Dutch writer, social democrat and feminist

Cornélie Lydie Huygens (13 June 1848 – 31 October 1902) was a Dutch writer, social democrat and feminist.

==Biography==
Huygens was born on 13 June 1848 in Haarlemmerliede. She was the daughter of Gerard William Otto Huygens and Cornelia Adelaide Henriette Elias (1824–1848) and married the German businessman Ignatius Bernardus Maria Bahlmann (1852–1934) in 1902. Her mother died after her birth and she was raised by her paternal aunt Jeanne Marie Huygens, a friend of the feminist Mina Kruseman. Huygens became known early for her feminist articles and made her debut as a novelist in 1877. In 1896, she joined the newly founded Social Democratic Workers' Party (SDAP) as its first female member and the first woman in the Netherlands to be a member of a political party, becoming known as the "Red Lady". Cornélie Huygens was an active socialist ideologist and participator in the political debate, and by her work for women's suffrage, she made the work for women's rights, which in the Netherlands had previously been an issue for upper class women, a part of the socialist movement for workers' rights.

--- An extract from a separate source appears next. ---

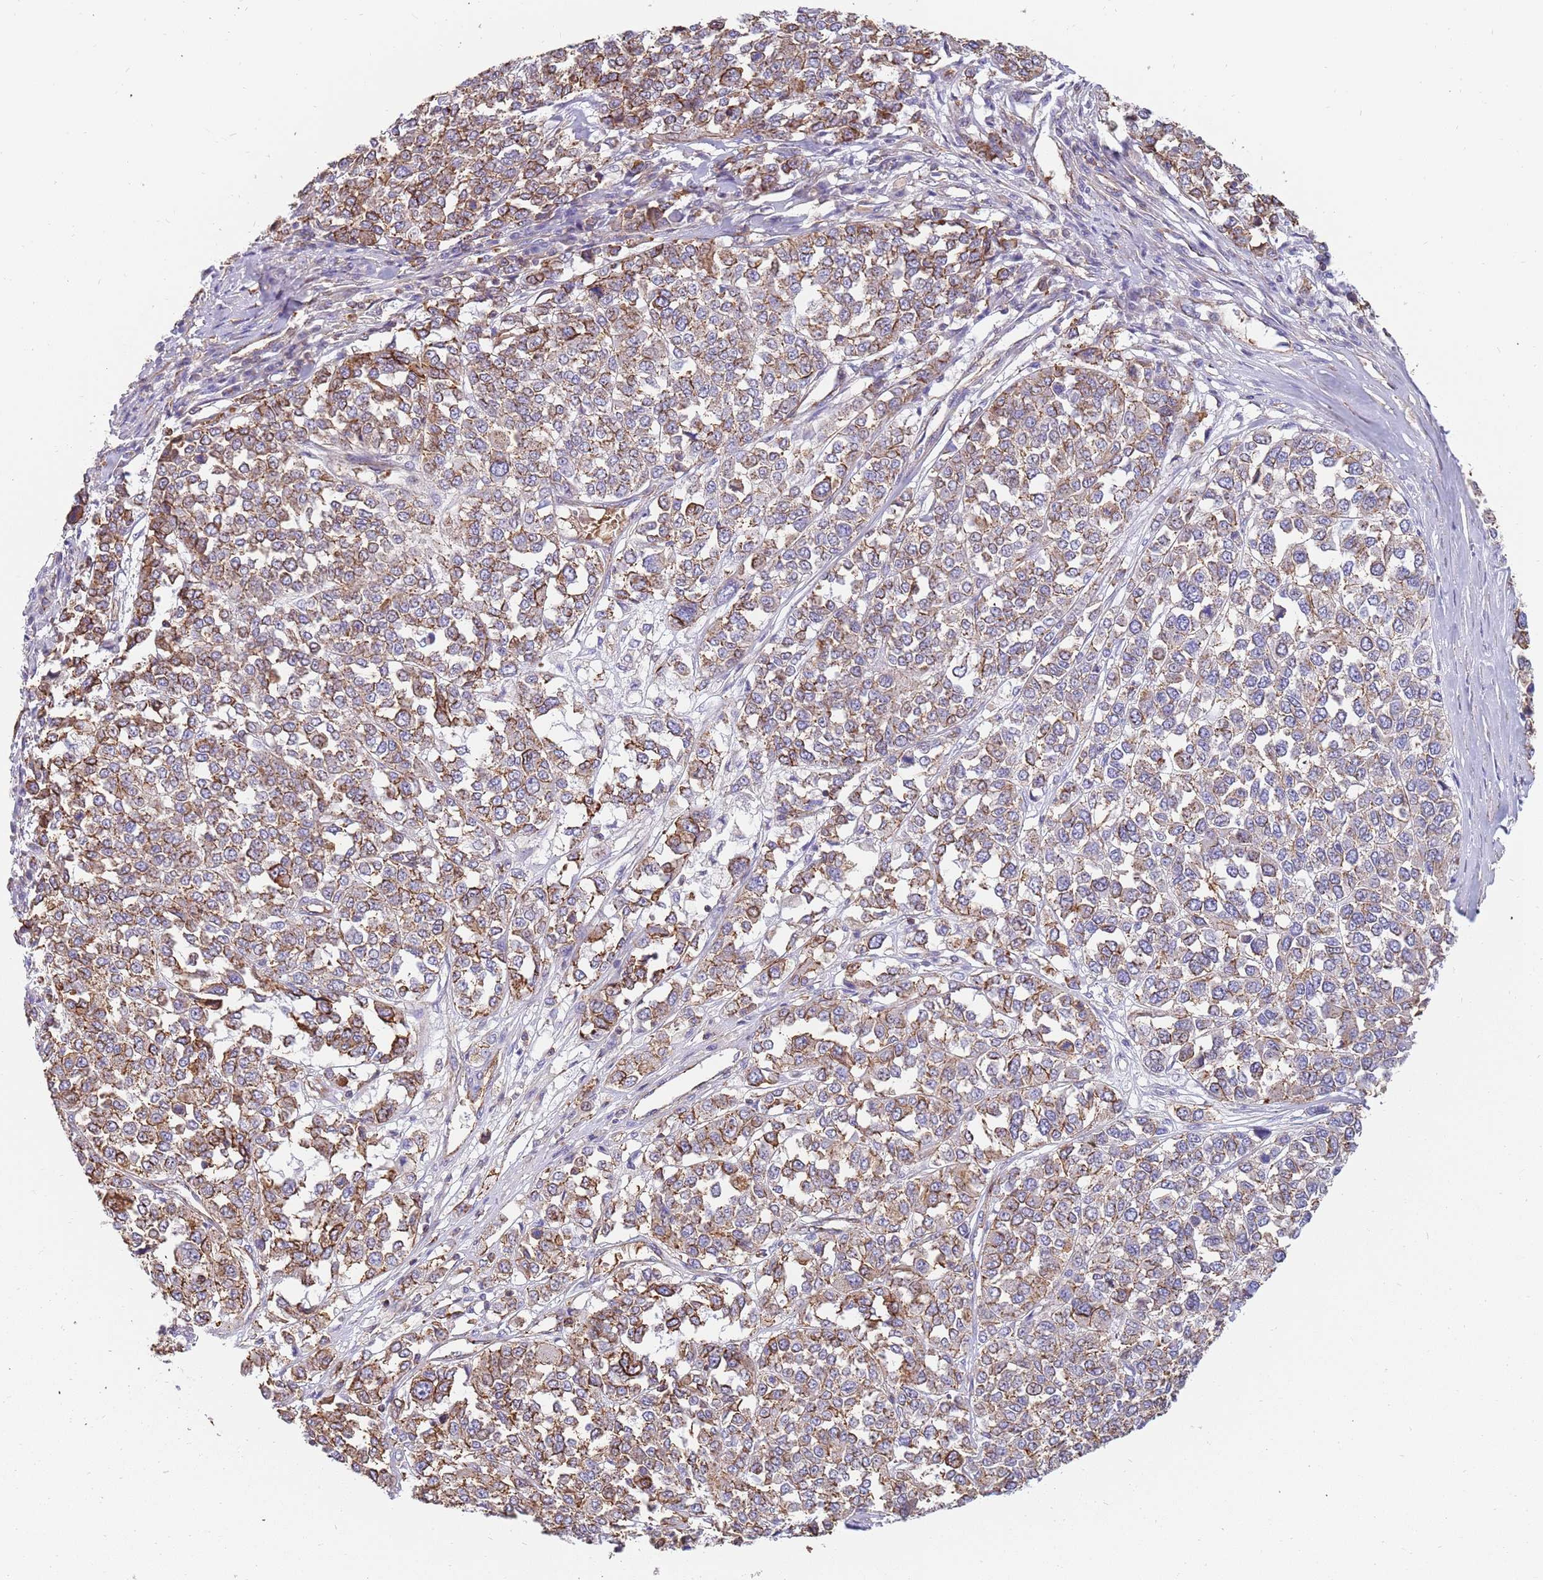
{"staining": {"intensity": "moderate", "quantity": ">75%", "location": "cytoplasmic/membranous"}, "tissue": "melanoma", "cell_type": "Tumor cells", "image_type": "cancer", "snomed": [{"axis": "morphology", "description": "Malignant melanoma, Metastatic site"}, {"axis": "topography", "description": "Lymph node"}], "caption": "Malignant melanoma (metastatic site) stained with DAB (3,3'-diaminobenzidine) immunohistochemistry (IHC) reveals medium levels of moderate cytoplasmic/membranous staining in about >75% of tumor cells.", "gene": "GFRAL", "patient": {"sex": "male", "age": 44}}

Despite her principled opposition against the institution of marriage, she married on 2 October 1902, at the age of 54, to the Amsterdam-born German businessman Ignazius Bahlmann, who had translated her novel Barthold Meryan into German. Apparently very unhappy in her marriage, she drowned herself within a month after this wedding in a pond in the Vondelpark. She died on 31 October 1902 in Amsterdam.